With Vietnam’s expected 2017 electronic export turnover exceeding US$70 billion, the CIEM noted that foreign companies operating in the country account for the lion’s share of the value, with domestic companies producing relatively little. The continuing weakness of the electronics industry, even as it is relatively large, sparked heated discussion at yesterday’s Conference on the Development of Vietnam’s Electronics Industry.
Cao Bao Anh from the Industry Department under the Ministry of Industry and Trade (MoIT) emphasized that the development of Vietnam’s electronics industry had been imbalanced, with consumer electronics such as audio-visual equipment and entertainment facilities dominating the market.
Without a long-term development strategy, the electronics industry in Vietnam would lose significant market share at home, warned Bao Anh.
Bao Anh also noted that the MoIT found the electronics sector’s overall return on investment to be low, as the national Incremental Capital-Output Ratio (ICOR) coefficient is below that of other countries such as Thailand, Malaysia and China.
The electronics sector has to import about 77 percent of their products’ added value, meaning that the domestic supply of electronic components is very low. The country produces mainly a few mechanical spare parts and simple components made from plastic and rubber, according to a 2016 survey by the Supporting Industry Enterprise Development Center (SIDEC) quoted by the CIEM.
Research and product design development for Vietnamese enterprises is still weak. As a result, most Vietnamese firms only outsource foreign products, never venturing to develop their own products.
The report also states that first-tier suppliers to the electronics sector are mostly FDI firms.
Household electronics accounts for about 80 percent of output and about 30 per cent of total revenue. Only 20 percent of output is comprised of specialised electronics products, according to Nguyen Thi Tue Anh, CIEM’s deputy director.
Tue Anh also warned that the localisation rate of products only reached 20 to 30 per cent, meaning most of the products on the electronics market are now imported completely or assembled with imported components.
"Domestic enterprises are only involved in packaging, or producing low-cost components that do not carry much added value," said Tue Anh.
The CIEM’s findings show that after more than 30 years of development, Vietnam’s electronics industry is still in the process of outsourcing for foreign brands. Domestic electronics companies are producing outdated products for low profits and only 5 to 10 percent of added value annually.

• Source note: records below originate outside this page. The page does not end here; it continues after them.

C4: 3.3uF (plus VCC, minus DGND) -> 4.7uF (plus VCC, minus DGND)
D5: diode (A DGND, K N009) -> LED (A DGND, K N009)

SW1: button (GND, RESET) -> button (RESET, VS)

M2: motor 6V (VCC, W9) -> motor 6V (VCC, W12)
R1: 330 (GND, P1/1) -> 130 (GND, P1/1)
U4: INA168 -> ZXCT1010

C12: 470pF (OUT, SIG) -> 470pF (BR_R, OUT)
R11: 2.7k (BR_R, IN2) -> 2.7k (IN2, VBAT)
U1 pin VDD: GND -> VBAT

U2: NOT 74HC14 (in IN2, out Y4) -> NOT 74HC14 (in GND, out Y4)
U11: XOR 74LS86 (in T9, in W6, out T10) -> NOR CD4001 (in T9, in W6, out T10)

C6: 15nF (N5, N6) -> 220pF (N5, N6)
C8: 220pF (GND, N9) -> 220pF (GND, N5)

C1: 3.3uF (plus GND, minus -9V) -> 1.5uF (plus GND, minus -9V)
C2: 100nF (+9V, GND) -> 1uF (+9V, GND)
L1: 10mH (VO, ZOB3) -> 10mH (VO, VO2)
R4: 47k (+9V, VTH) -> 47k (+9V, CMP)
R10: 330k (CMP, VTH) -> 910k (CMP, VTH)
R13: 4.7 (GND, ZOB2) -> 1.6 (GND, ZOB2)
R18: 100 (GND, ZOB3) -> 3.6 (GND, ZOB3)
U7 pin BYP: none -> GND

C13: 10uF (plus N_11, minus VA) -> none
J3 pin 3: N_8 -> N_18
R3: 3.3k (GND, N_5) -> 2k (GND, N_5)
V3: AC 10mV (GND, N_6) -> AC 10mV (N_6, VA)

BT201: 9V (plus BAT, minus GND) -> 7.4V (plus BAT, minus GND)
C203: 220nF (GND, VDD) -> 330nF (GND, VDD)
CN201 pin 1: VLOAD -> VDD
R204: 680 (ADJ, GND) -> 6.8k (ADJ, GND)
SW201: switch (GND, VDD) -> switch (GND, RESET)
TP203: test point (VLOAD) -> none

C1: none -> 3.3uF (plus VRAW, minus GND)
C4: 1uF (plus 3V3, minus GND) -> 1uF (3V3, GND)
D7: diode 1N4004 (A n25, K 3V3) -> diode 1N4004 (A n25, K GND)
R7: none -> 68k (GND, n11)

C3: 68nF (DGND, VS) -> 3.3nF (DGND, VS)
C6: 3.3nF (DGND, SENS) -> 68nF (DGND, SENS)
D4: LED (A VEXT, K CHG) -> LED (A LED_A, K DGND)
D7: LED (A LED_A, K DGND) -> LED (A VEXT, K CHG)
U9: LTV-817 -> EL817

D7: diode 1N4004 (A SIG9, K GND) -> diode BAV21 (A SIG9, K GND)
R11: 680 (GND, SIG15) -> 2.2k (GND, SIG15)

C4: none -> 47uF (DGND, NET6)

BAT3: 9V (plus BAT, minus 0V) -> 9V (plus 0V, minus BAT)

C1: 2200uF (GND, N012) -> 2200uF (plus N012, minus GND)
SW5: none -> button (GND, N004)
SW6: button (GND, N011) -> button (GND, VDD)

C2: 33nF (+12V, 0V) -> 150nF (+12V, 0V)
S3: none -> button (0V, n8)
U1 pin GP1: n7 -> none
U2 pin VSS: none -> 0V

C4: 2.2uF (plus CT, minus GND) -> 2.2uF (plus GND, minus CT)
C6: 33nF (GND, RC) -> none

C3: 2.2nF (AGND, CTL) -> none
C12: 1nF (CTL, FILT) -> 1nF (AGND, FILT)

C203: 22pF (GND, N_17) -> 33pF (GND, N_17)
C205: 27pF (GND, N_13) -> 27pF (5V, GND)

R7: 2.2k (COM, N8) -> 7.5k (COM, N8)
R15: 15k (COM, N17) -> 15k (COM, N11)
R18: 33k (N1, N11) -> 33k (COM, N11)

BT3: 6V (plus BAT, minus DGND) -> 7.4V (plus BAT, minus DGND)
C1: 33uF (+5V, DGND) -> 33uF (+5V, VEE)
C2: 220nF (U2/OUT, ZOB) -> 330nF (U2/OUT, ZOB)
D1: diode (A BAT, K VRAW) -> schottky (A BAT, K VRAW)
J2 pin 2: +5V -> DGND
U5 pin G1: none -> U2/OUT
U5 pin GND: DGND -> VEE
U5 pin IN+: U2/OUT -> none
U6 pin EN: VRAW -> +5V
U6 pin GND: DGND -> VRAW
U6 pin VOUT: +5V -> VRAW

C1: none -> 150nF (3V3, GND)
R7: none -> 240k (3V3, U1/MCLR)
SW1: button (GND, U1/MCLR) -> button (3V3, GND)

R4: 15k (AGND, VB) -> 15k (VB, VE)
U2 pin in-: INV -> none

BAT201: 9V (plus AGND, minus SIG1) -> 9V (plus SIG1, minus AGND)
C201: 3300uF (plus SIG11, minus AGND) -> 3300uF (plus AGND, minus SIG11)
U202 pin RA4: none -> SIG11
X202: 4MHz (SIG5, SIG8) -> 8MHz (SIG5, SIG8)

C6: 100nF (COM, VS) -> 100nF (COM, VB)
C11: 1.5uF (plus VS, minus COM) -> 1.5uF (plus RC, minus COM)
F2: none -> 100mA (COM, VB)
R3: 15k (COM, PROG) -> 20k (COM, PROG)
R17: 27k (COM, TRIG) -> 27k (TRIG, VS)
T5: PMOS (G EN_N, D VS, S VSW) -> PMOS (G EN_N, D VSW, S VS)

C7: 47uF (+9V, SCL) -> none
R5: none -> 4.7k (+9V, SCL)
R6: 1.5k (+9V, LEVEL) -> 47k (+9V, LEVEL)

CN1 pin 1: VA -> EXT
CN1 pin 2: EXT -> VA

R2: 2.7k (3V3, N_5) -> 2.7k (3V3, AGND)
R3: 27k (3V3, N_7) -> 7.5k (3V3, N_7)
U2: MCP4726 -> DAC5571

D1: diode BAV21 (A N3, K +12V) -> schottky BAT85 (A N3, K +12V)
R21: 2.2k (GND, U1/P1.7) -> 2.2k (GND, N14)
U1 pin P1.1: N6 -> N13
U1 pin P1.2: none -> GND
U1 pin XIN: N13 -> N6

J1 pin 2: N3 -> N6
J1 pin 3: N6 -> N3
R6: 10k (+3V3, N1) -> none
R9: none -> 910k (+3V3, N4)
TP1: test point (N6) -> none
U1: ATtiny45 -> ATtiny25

Meanwhile, electronics- and electrical appliances-producing FDI enterprises are facing pressure to reduce costs, as the number of supporting enterprises in Vietnam is still very low compared to the number of assemblers, and the quality of products is disputed.
The total mobile phones and accessories produced in the country in 2016 were worth more than $34 billion, with foreign-invested enterprises accounting for 99.8 percent of the value.
"This means most FDI enterprises have to import parts from neighbouring countries or directly from their country of origin," Tue Anh noted.
She nonetheless acknowledged that Vietnam’s electronics industry played an important role in the country’s economic development. Though it got off to a slow start compared to a number of other industries, it had grown rapidly over the years.
As cited by the CIEM, data from the General Statistics Office for the period from 2012 to 2016 show that the domestic electronic products consumption index was consistently high, peaking between 2012 and 2013 and stabilising in the 2014-2015 period.
In 2016, although the consumption index of electronic products decreased sharply over the previous year, it was still significant in comparison with the total manufacturing industry consumption index.
The number of jobs in the electronics industry increased seven times in eight years, from 46,000 in 2005 to 327,000 in 2013, and to 500,000 in 2016.
Such high demand for electronic products is a good sign for efforts to promote Vietnam’s electronics industry.
In order to improve the efficiency of the electronics industry, Bui Bai Cuong from the Ministry of Information and Communication said that in the future, it is necessary to focus on research and development, define the sector’s development strategy, focus on identifying core products and generate breakthroughs to promote faster and more efficient products.
He also noted that implementation of supporting industry development policies is slow. The industry faces a significant shortage of high quality human resources and lacks investment especially in the electronics industry’s supporting manufacturing sector.
Yesterday’s forum was organised by the CIEM, with attendance by representatives from business associations, universities and government departments.